Michigan is a state divided both by geography and politics. It has the upper and lower peninsulas, plus Democrats in Detroit versus Republicans virtually everywhere else.
So it was no particular surprise that Richard Posthumus, the Republican candidate for governor, would try to defeat Democrat Jennifer Granholm by running against not just her but the state's largest city and its majority black population.
This racially charged tactic has worked with varying degrees of success for the GOP over the years.
John Engler, the conservative outgoing governor, engineered a state takeover of the long-troubled Detroit public school system while tolerating similar problems in majority white districts outstate.

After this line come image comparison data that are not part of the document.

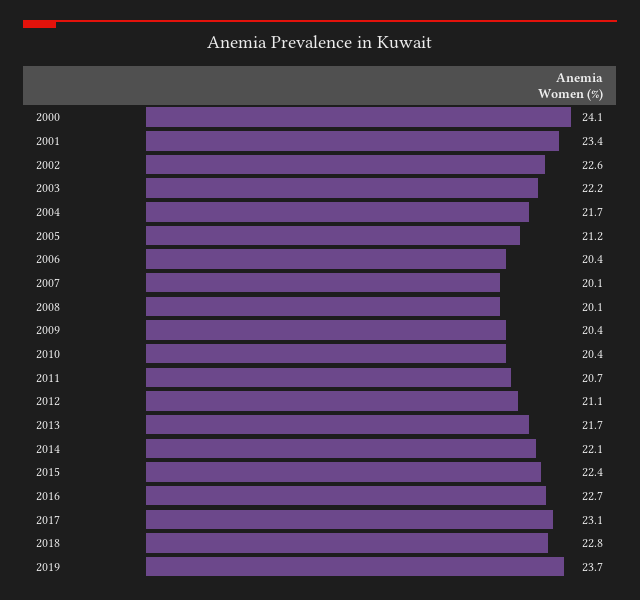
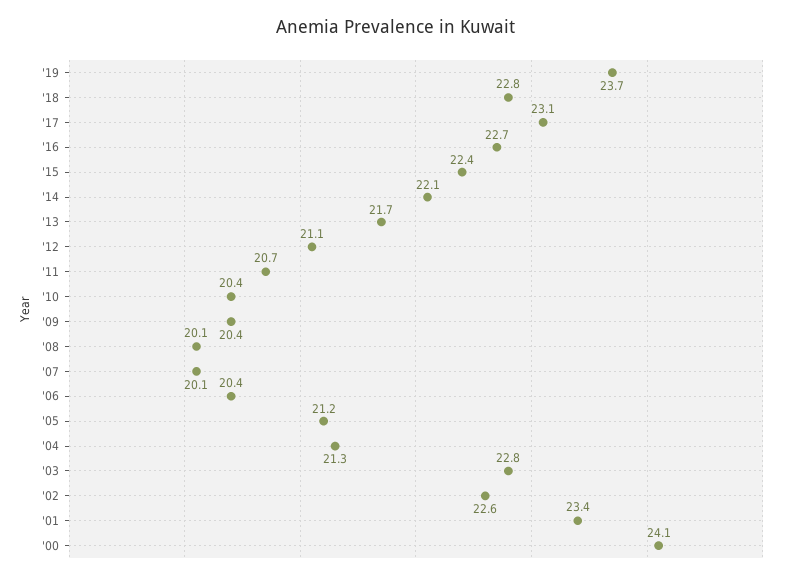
  {
    "2000": 24.1,
    "2001": 23.4,
    "2002": 22.6,
-   "2003": 22.2,
+   "2003": 22.8,
-   "2004": 21.7,
+   "2004": 21.3,
    "2005": 21.2,
    "2006": 20.4,
    "2007": 20.1,
    "2008": 20.1,
    "2009": 20.4,
    "2010": 20.4,
    "2011": 20.7,
    "2012": 21.1,
    "2013": 21.7,
    "2014": 22.1,
    "2015": 22.4,
    "2016": 22.7,
    "2017": 23.1,
    "2018": 22.8,
    "2019": 23.7
  }

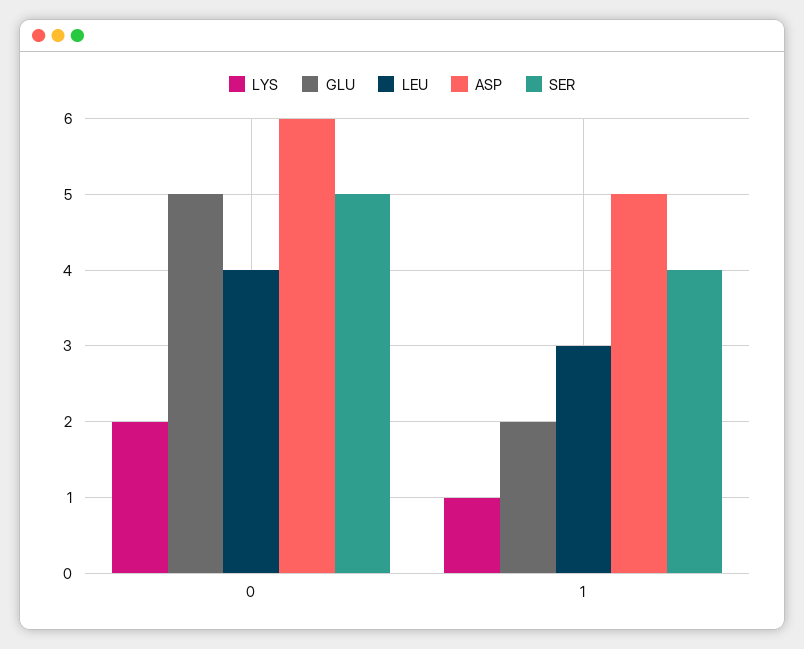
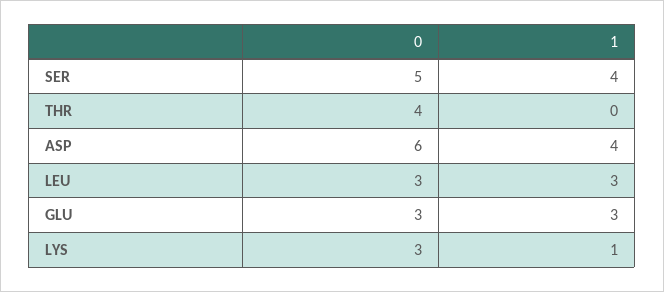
  {
    "LYS": {
-     "0": 2,
+     "0": 3,
      "1": 1
    },
    "GLU": {
-     "0": 5,
+     "0": 3,
-     "1": 2
+     "1": 3
    },
    "LEU": {
-     "0": 4,
+     "0": 3,
      "1": 3
    },
    "ASP": {
      "0": 6,
-     "1": 5
+     "1": 4
    },
    "SER": {
      "0": 5,
      "1": 4
-   }
+   },
+   "THR": {
+     "0": 4,
+     "1": 0
+   }
  }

Several weeks ago, Mr. Posthumus, Mr. Engler's even-farther-to-the-right lieutenant governor, played the race card with television ads that portrayed Ms. Granholm, the state attorney general, as subservient to Detroit interests.
The ads featured a memo to Ms. Granholm, written but never actually sent, by Detroit Mayor Kwame Kilpatrick, which supposedly demanded all sorts of gubernatorial appointments for blacks in return for a big turnout Nov. 5.

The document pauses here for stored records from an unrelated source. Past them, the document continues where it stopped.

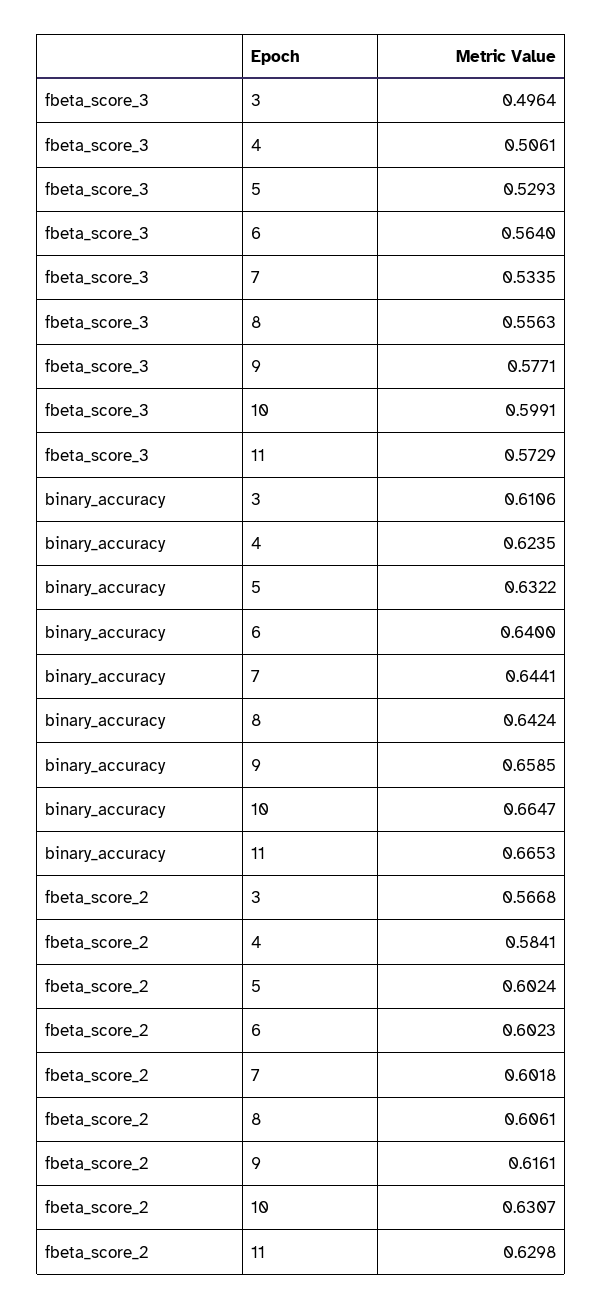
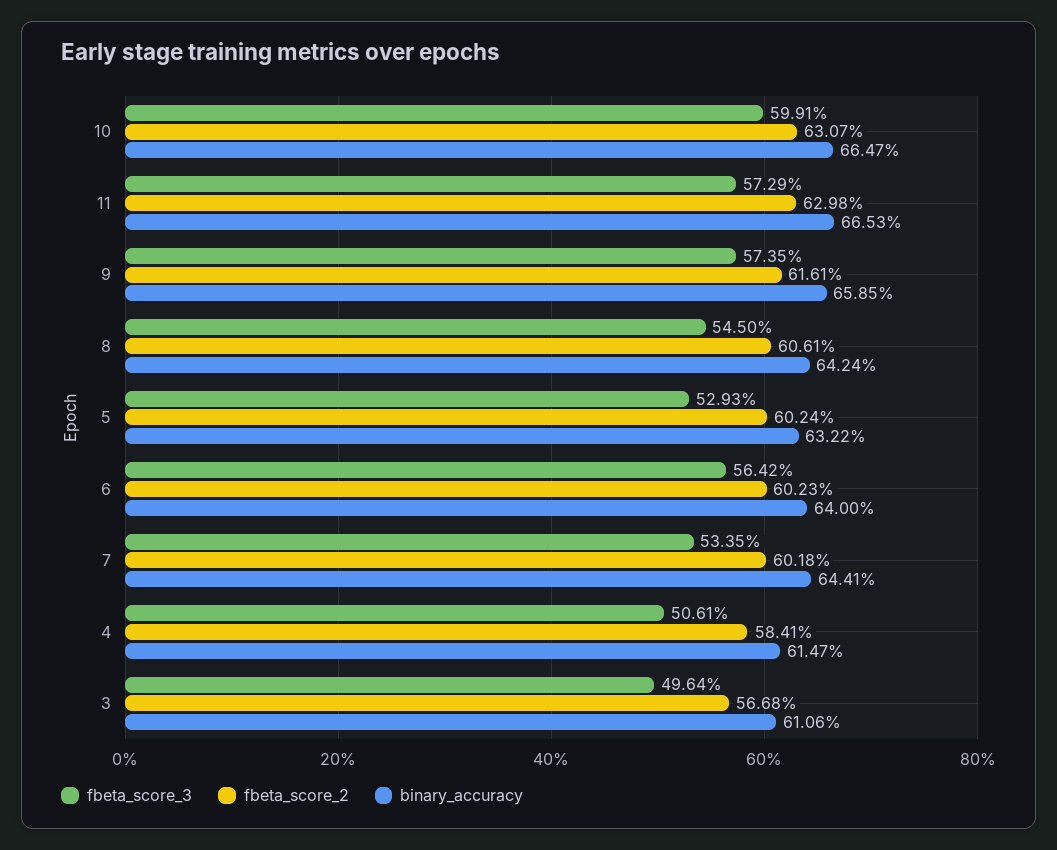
  {
    "fbeta_score_3": {
      "3": 0.4964,
      "4": 0.5061,
      "5": 0.5293,
-     "6": 0.564,
+     "6": 0.5642,
      "7": 0.5335,
-     "8": 0.5563,
+     "8": 0.545,
-     "9": 0.5771,
+     "9": 0.5735,
      "10": 0.5991,
      "11": 0.5729
    },
    "binary_accuracy": {
      "3": 0.6106,
-     "4": 0.6235,
+     "4": 0.6147,
      "5": 0.6322,
      "6": 0.64,
      "7": 0.6441,
      "8": 0.6424,
      "9": 0.6585,
      "10": 0.6647,
      "11": 0.6653
    },
    "fbeta_score_2": {
      "3": 0.5668,
      "4": 0.5841,
      "5": 0.6024,
      "6": 0.6023,
      "7": 0.6018,
      "8": 0.6061,
      "9": 0.6161,
      "10": 0.6307,
      "11": 0.6298
    }
  }

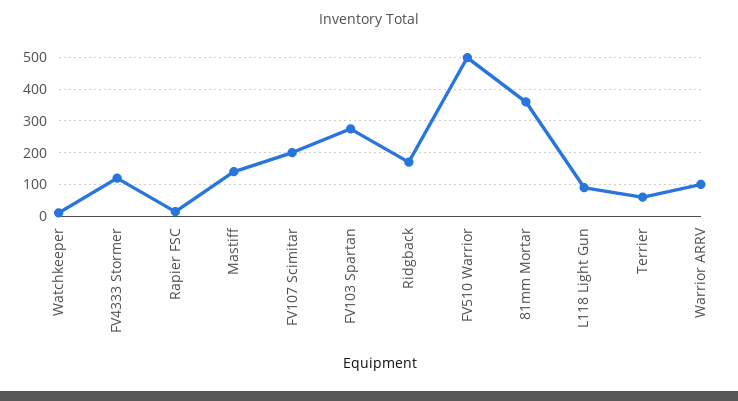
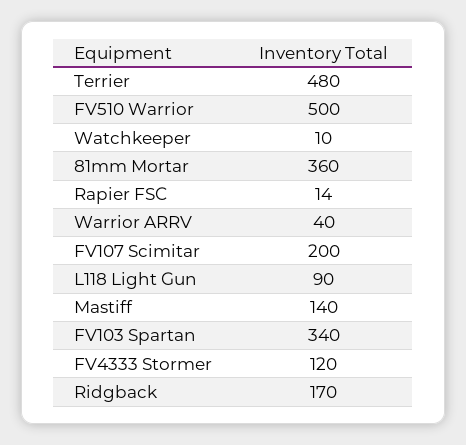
  {
    "Watchkeeper": 10,
    "FV4333 Stormer": 120,
    "Rapier FSC": 14,
    "Mastiff": 140,
    "FV107 Scimitar": 200,
-   "FV103 Spartan": 280,
+   "FV103 Spartan": 340,
    "Ridgback": 170,
    "FV510 Warrior": 500,
    "81mm Mortar": 360,
    "L118 Light Gun": 90,
-   "Terrier": 60,
+   "Terrier": 480,
-   "Warrior ARRV": 100
+   "Warrior ARRV": 40
  }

But the ploy has backfired, as Michigan's respected former Republican governor, William Milliken, has spoken up to denounce the ads as “morally wrong and politically stupid.”

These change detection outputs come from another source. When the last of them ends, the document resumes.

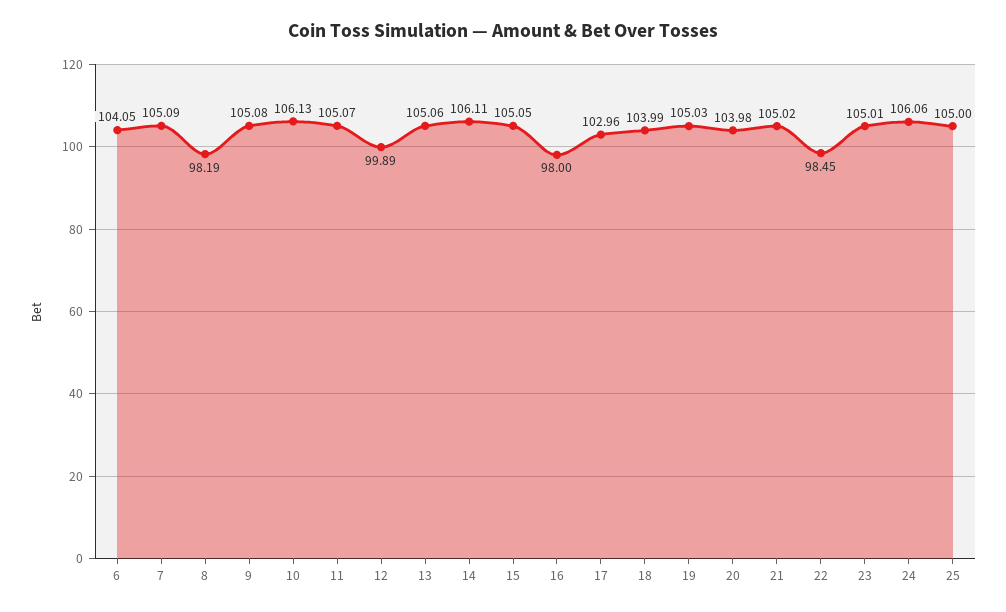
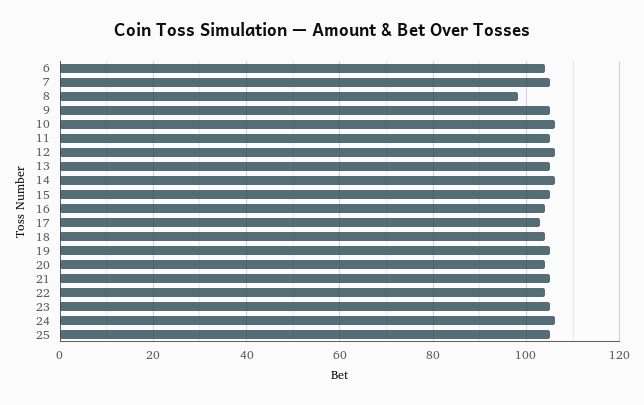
  {
    "6": 104.05,
    "7": 105.09,
    "8": 98.19,
    "9": 105.08,
    "10": 106.13,
    "11": 105.07,
-   "12": 99.89,
+   "12": 106,
    "13": 105.06,
    "14": 106.11,
    "15": 105.05,
-   "16": 98,
+   "16": 104,
    "17": 102.96,
    "18": 103.99,
    "19": 105.03,
    "20": 103.98,
    "21": 105.02,
-   "22": 98.45,
+   "22": 104,
    "23": 105.01,
    "24": 106.06,
    "25": 105
  }

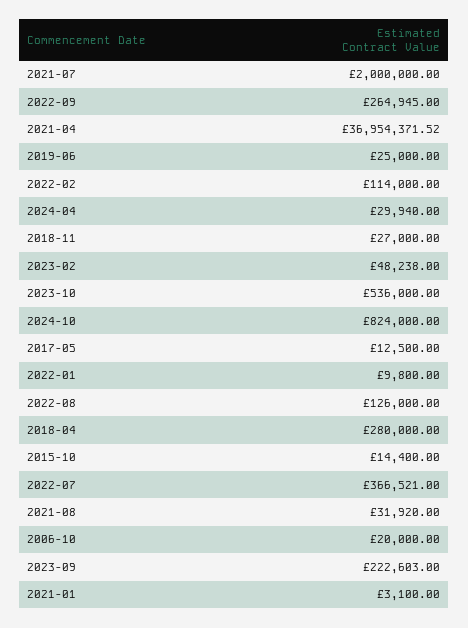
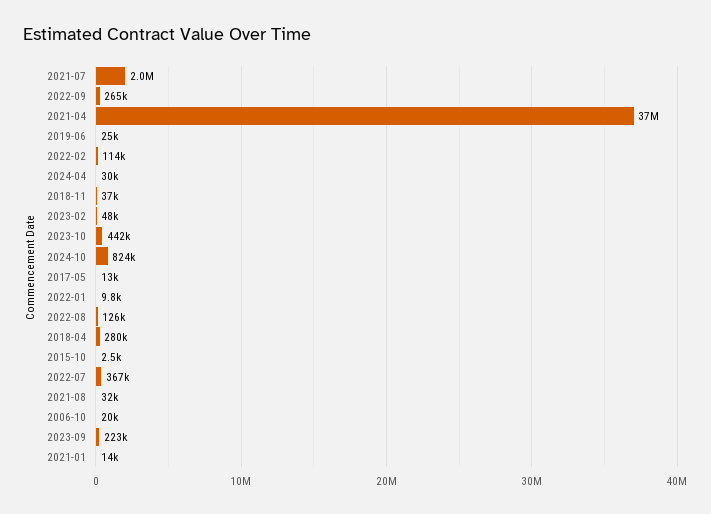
  {
    "2021-07": 2000000,
    "2022-09": 264945,
    "2021-04": 36954371.52,
    "2019-06": 25000,
    "2022-02": 114000,
    "2024-04": 29940,
-   "2018-11": 27000,
+   "2018-11": 37000,
    "2023-02": 48238,
-   "2023-10": 536000,
+   "2023-10": 442000,
    "2024-10": 824000,
    "2017-05": 12500,
    "2022-01": 9800,
    "2022-08": 126000,
    "2018-04": 280000,
-   "2015-10": 14400,
+   "2015-10": 2500,
    "2022-07": 366521,
    "2021-08": 31920,
    "2006-10": 20000,
    "2023-09": 222603,
-   "2021-01": 3100
+   "2021-01": 14000
  }

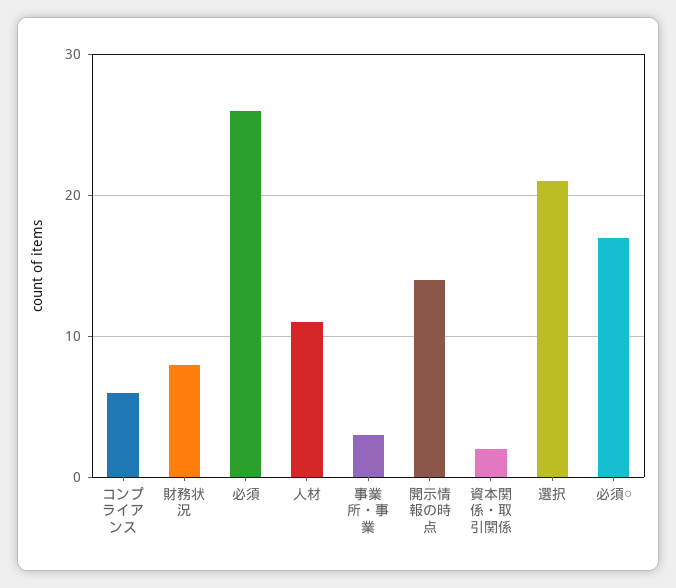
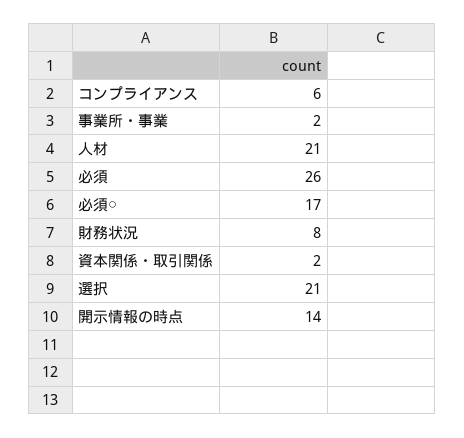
  {
    "コンプライアンス": 6,
    "財務状況": 8,
    "必須": 26,
-   "人材": 11,
+   "人材": 21,
-   "事業所・事業": 3,
+   "事業所・事業": 2,
    "開示情報の時点": 14,
    "資本関係・取引関係": 2,
    "選択": 21,
    "必須○": 17
  }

“The race-baiting theme in television ads and campaign materials pitting Detroit and our state against one another, not to mention some gross distortion of facts, is outrageous,” Mr. Milliken declared.
That's a fair comment, one that should be taken to heart, from a political moderate who served from 1969 to 1982 and is regarded by many as Michigan's best chief executive.
The Posthumus ad certainly won't be the last of its divisive ilk, but it is long past time - in Michigan and everywhere else in politics - to call a halt to this sort of blatant pandering to racist fears.